Haematology – Haemophilia A
Haemophilia A (HA) is the most common form of haemophilia, affecting around 80% of patients with a complete absence or a lack of functioning Factor VIII (FVIII). The disease has a prevalence rate of about 1 in 5,000 men and can be categorised from mild to severe depending on the actual level of functioning FVIII in the body.
Unpleasant intravenous injections
Replacement FVIII proteins – whether plasma derived or recombinant – have traditionally been administered directly into the blood stream of haemophiliacs via intravenous (“IV”) injection. This route of administration is unpleasant, can require trained medical assistance (so is not optimised for home therapy) and is potentially damaging to the structure of the vein long-term. These drawbacks can result in reduced compliance by patients and are less conducive to the development of regular, prophylactic care regimes, leaving patients open to the danger of bleeds and the resulting healthcare costs of dealing with such ad hoc incidents.
PEGylation technologies – the problems
In order to move towards a better form of prophylaxis, companies have worked to develop “long-lasting” versions of blood factors with a longer half-life in the body. This has involved the use of well-known technologies such as PEGylation or the creation of fusion proteins to protect the injected protein from being degraded and excreted from the body. Such technologies are able to extend the life of the proteins for several days, allowing a form of prophylaxis, but come with their own problems.
Chief among these is that they rely of the injection of a large bolus of product that gradually degrades over several days. The initial bolus far exceeds the requirements of the individual and is wasteful; conversely after several days the concentration in the blood may have dropped below a critical level (1-2%), leaving the patient in danger of having a bleeding episode. The subsequent re-injection of a bolus of material generates an exaggerated “sawtooth” profile of protein concentration in the blood which is either far above or below the preferred concentration for most of the dosing interval.

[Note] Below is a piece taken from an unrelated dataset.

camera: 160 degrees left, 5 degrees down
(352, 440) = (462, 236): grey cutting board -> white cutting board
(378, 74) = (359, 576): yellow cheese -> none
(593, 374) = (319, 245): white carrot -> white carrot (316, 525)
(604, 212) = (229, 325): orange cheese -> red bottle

The solution: Subcutaneously (“SQ”) administered FVIII
The development of subcutaneously (“SQ”) administered FVIII by Ascension addresses several of the short comings seen with previous products and could potentially lead to improved prophylactic treatment options. Contrary to the attempt to reduce the number of (inconvenient) IV injections to a smaller number of (inconvenient) higher dose administrations, the SQ approach will see daily, lower dose injections delivered through a narrow needle into the subcutaneous tissue. Once there, the proteins leach out of this SQ depot through the interstitial fluids into the lymph and thence into the bloodstream. Once there they form a second circulating depot, protected from degradation by the technologies employed in their delivery.

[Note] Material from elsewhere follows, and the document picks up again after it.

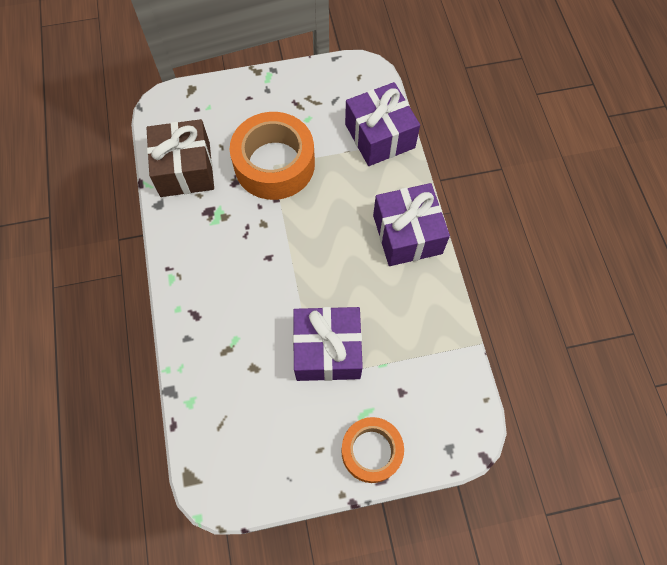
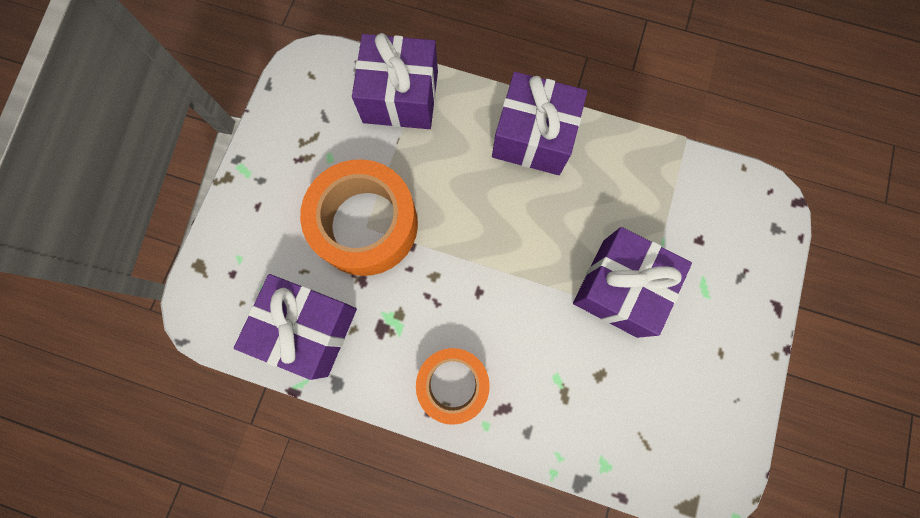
camera: 60 degrees left, 10 degrees up
(185, 169) = (308, 328): brown gift -> purple gift
(371, 451) = (746, 303): orange tape -> orange tape (453, 383)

The benefits of our approach
This “twin depot” approach provides a sustained release effect of the protein into the blood and should enable a controlled level of protein to be maintained in the blood of around 10% of normal, giving the patient effective prophylaxis with a minimum of inconvenience. Payors will also benefit from the improved control and compliance leading to better outcomes as well as a reduction in the overall use of costly FVIII. In order to deliver blood factors subcutaneously, Ascension had to solve several problems:
- Make the protein water soluble so that it does not stick to the tissues when it is injected and is carried via the lymph into the blood stream
- The injection medium must have a low viscosity capable of being injected via the typical subcutaneous needle
- Once inside the body, the protein should neither cause an immunologic response (i.e. cause antibodies to be generated against it), nor should it be detectable by extant antibodies.
Our core development programmes
The replacement FVIII market is worth about $6.5bn a year, with a further $2bn being spent to treat haemophilia A patients that have developed antibody inhibitors to FVIII. These market values are purely the cost of the products and do not take into account the cost of doctors and nurses administering IV injections, rather than patients self-administering subcutaneous injections at home.

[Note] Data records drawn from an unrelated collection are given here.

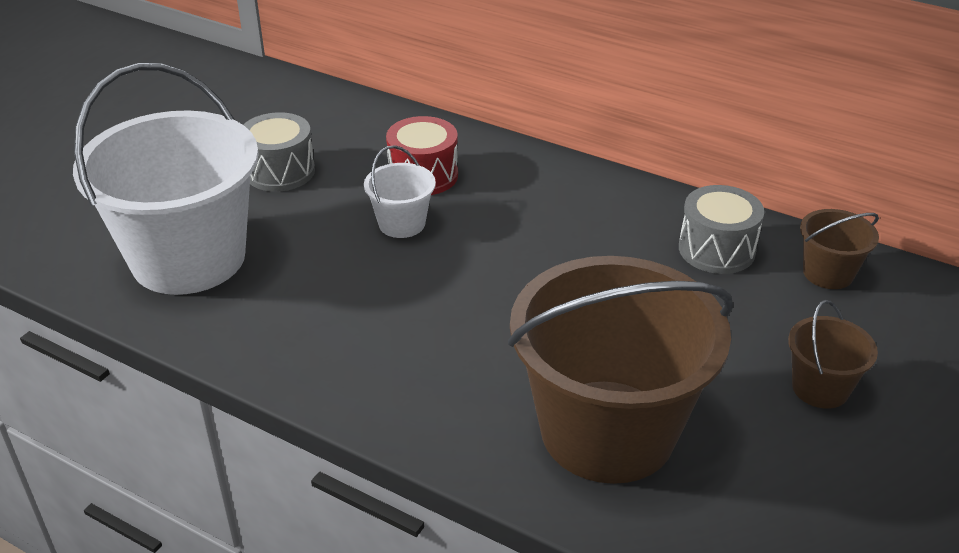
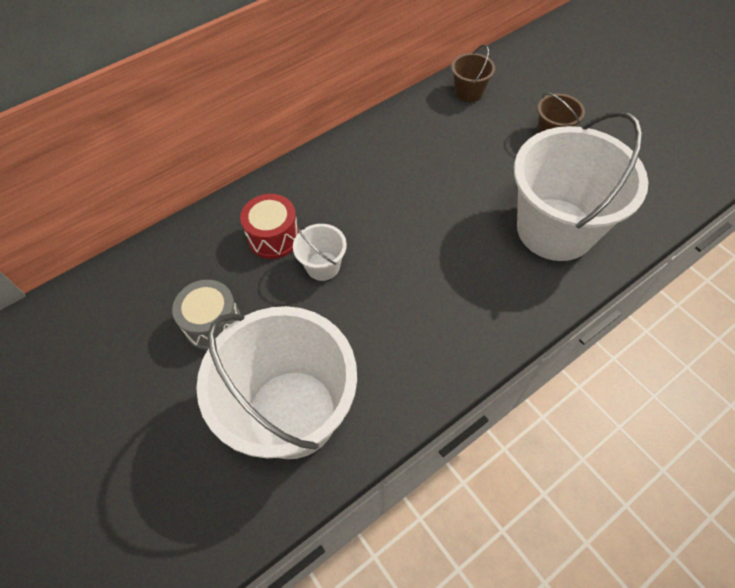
camera: 65 degrees left, 20 degrees up
(607, 431) = (555, 229): brown bucket -> white bucket
(716, 249) = (428, 126): grey drum -> none

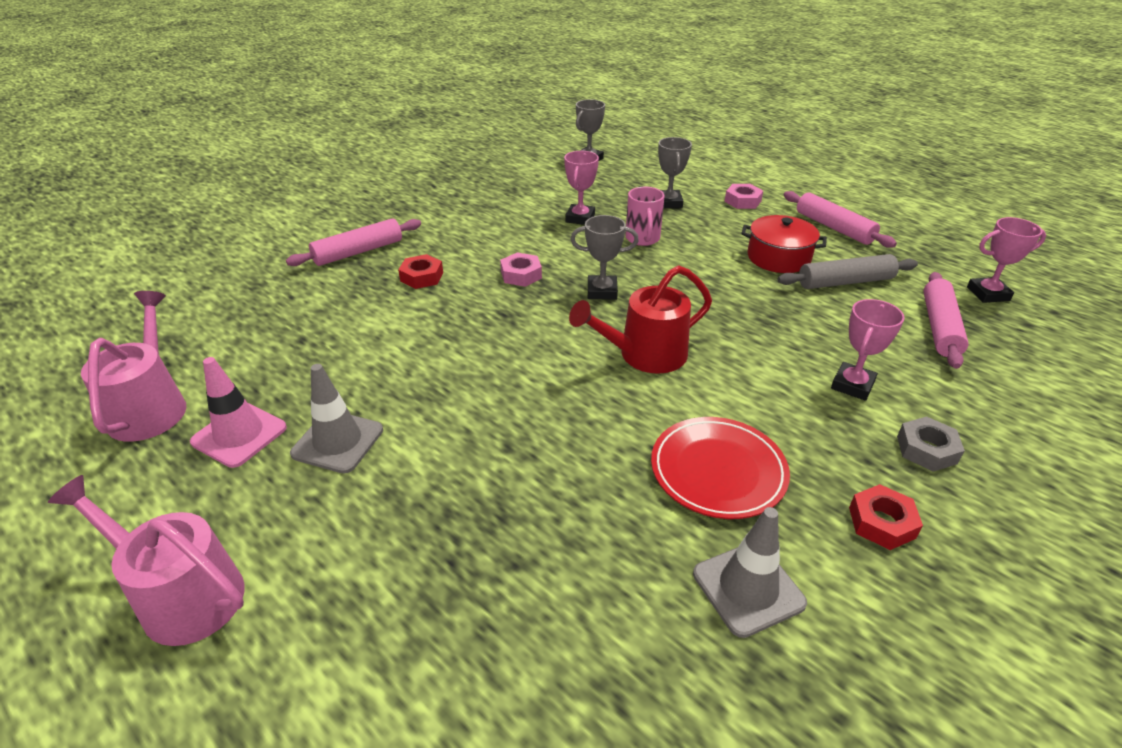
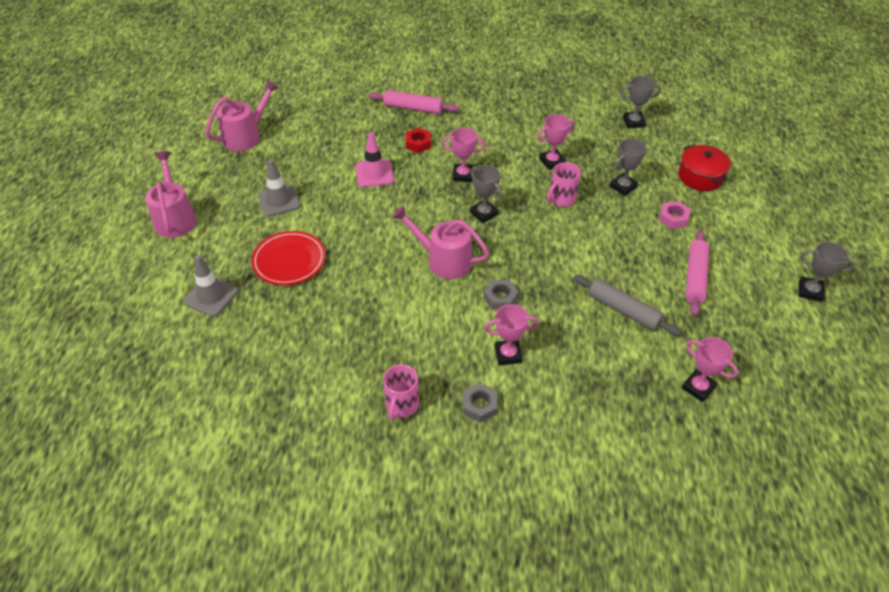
camera: 50 degrees right, 10 degrees up
(239, 435) = (255, 171): pink traffic cone -> pink traffic cone (374, 173)
(521, 275) = (462, 175): pink nut -> pink trophy
(644, 355) = (443, 260): red watering can -> pink watering can
(718, 471) = (380, 330): red plate -> red plate (289, 261)
(748, 588) = (316, 373): grey traffic cone -> grey traffic cone (211, 296)
(752, 346) = (500, 298): none -> grey nut
(778, 257) = (616, 267): red pot -> red pot (700, 177)
(881, 522) = (401, 405): red nut -> pink mug
(900, 191) = (810, 291): none -> grey trophy
(939, 327) = (620, 374): pink rolling pin -> none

Ascension has three core clinical programmes: CL-SelectAte-II-01, FVIII for HA patients with inhibitors (SelectAte); CL-SelectAte-II-02 a subcutaneous form of PEGLip administered as an adjuvant to patients who already have some circulating FVIII (XLR8) and PBB-8-SQ, subcutaneous FVIII administration for HA patients (SubcutAte). Ascension’s adjuvants have been proven to work with both recombinant (rFVIII) and plasma-derived (pdFVIII) Factor VIII.